Terry cree que los musulmanes deben unirse y lucha por sus derechos y contra los estereotipos, “como han hecho todas las demás minorías en Estados Unidos”. Pero también cree que el país está entrando en una situación preocupante con respecto a los derechos y libertades ciudadanos. Por eso, entre otras cosas, cree que es necesario cerrar Guantánamo y devolver el territorio a Cuba.

La pesadilla orwelliana

La erosión de las libertades y derechos de los estadounidenses, cree Terry, está llevando a un estado “parecido al que describió George Orwell en su libro 1984. Un estado en el que siempre creemos estar en guerra.

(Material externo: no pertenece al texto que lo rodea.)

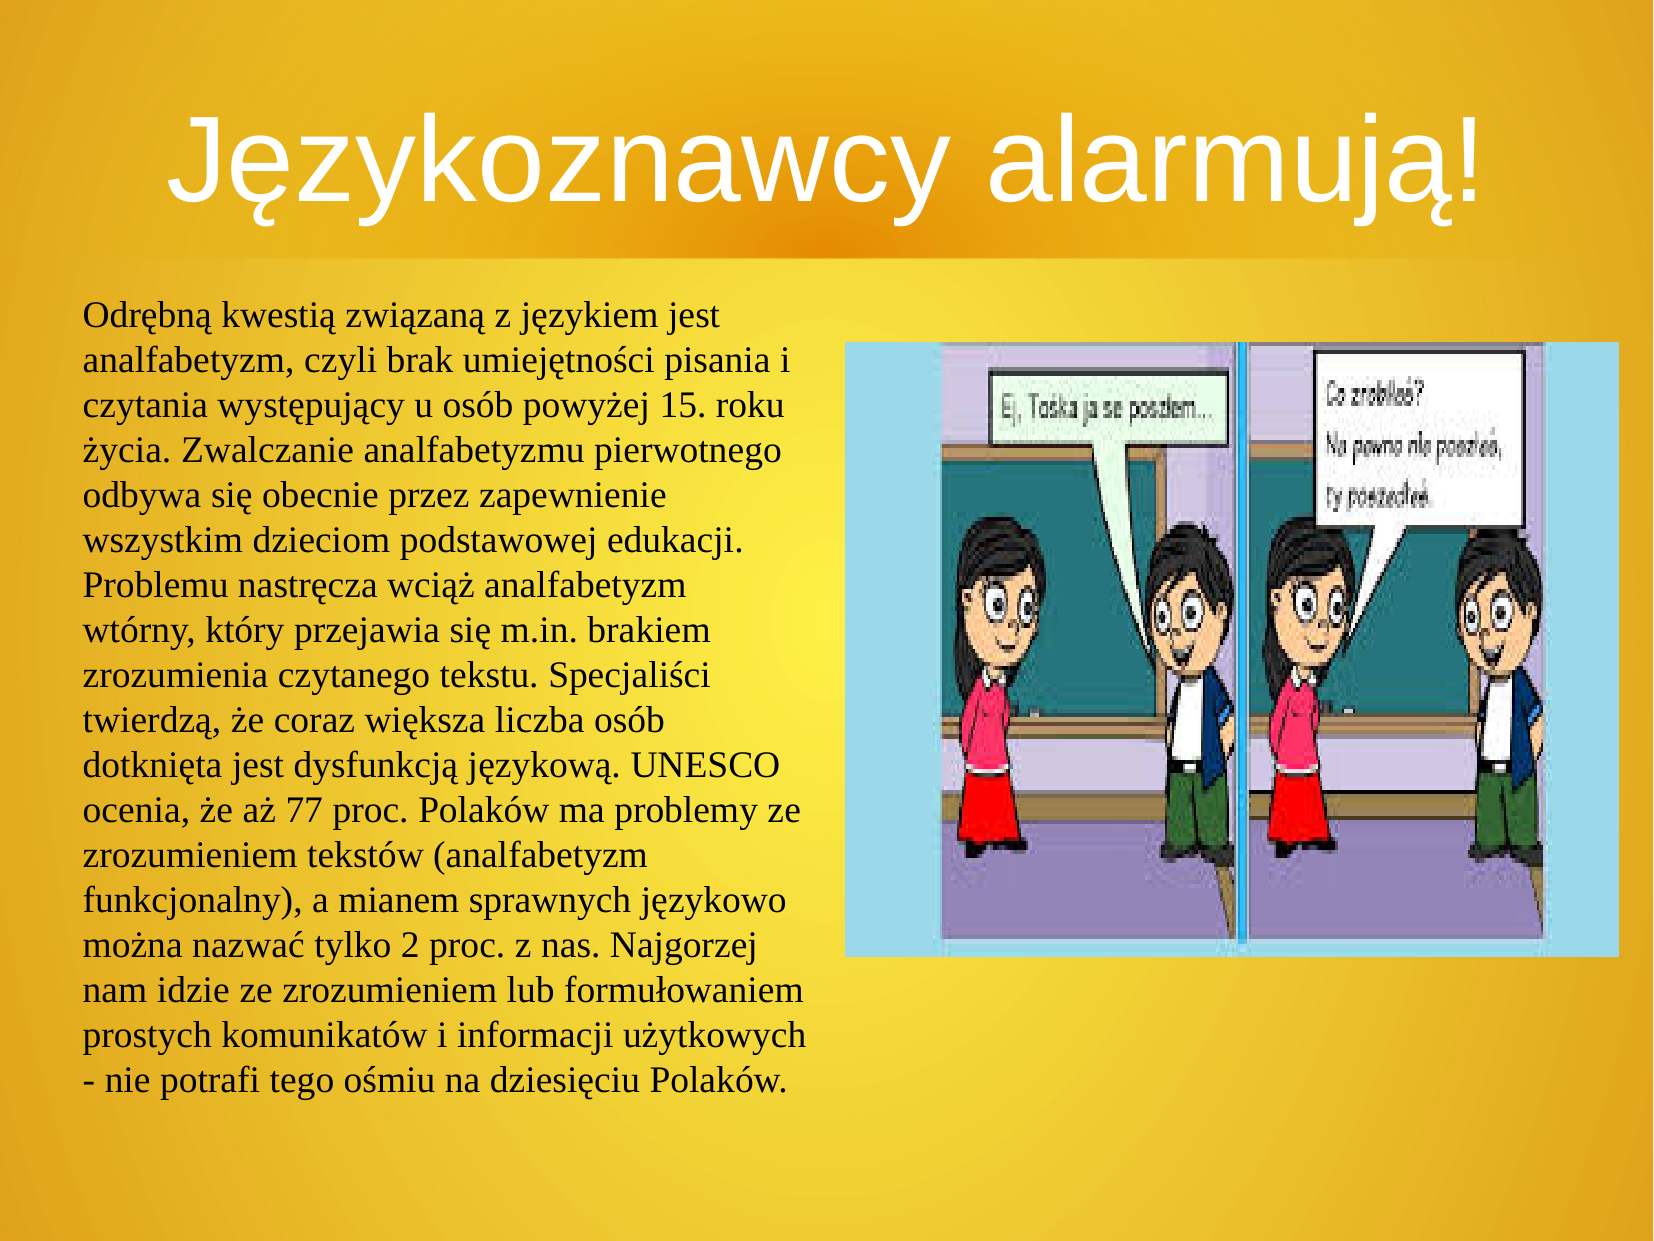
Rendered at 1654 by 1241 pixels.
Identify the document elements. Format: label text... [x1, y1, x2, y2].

No importa que no estemos en ninguna guerra, si creemos que hay una amenaza real, estaremos dispuestos a hacer lo que sea por nuestra seguridad”.

Esa es la lógica de Guantánamo, un lugar “que apesta y está sucio todo el tiempo”, y donde “a los detenidos no se les permite ducharse”. Un problema que, de no resolverse, se pondrá peor. “Quedan 166 presos, pero apenas se vacíe creo que el Gobierno lo va a volver a llenar. Y no necesariamente va a ser con hombres comprados en el mundo árabe”, asegura.

Terry estuvo en Guantánamo unos meses más, y en 2004 fue trasladado a la base de Fort Leonard Wood, en Missouri. Tras ser dado de alta del ejército por un “desorden general de personalidad”, su vida empezó a salirse de control. “En ese momento recordé que era feliz cuando practicaba el islam, y me di cuenta de que era lo que tenía que hacer”.

Y eso fue lo que hizo: hoy, Terry vive con su segunda esposa, y trabaja con el Muslim Legal Fund of America, una ONG que ofrece asistencia legal a musulmanes sin recursos. Ha viajado a países musulmanes como Jordania, Turquía o los Emiratos, e incluso hizo un peregrinaje –llamado Umrah– a La Meca. Sueña con ir a Perú y al “fin del mundo” en Argentina.

Su vida en Phoenix no es fácil –“estoy acostumbrado a las miradas desaprobadoras, los comentarios venenosos y las amenazas”, dice– pero cree que los estadounidenses deben “reclamar el país”. “Los think tanks están gobernándonos, haciendo lo que es mejor para sus ganancias, no para la gente. Mira Guantánamo, por ejemplo, donde desperdiciamos 900 mil dólares al año por cada detenido. Y encima, casi todos son inocentes”.

Para Terry, la situación de los musulmanes en EU es grave. “Los musulmanes estadounidenses tienen miedo de rezar en público, de vestirse como musulmanes, de hablar en árabe, y de hacer otras cosas que hacen los musulmanes. No debería ser así. Esta es la tierra de los libres y el hogar de los valientes, no debería haber dobles estándares”.

Por el teléfono, su frustración es evidente, pero es difícil encontrar optimismo. “Desafortunadamente, creo que los estadounidenses son individuos muy etnocéntricos. No existen o piensan nada más allá de su mundo inmediato.

No entienden que la tortura, el abuso, los regímenes corruptos, las hambrunas, las epidemias, las guerras y los bombardeos son ocurrencias diarias en otros países. Lo ocurrido en el maratón de Boston es una ocurrencia diaria en otros países. Pero si sucede aquí, es una tragedia”.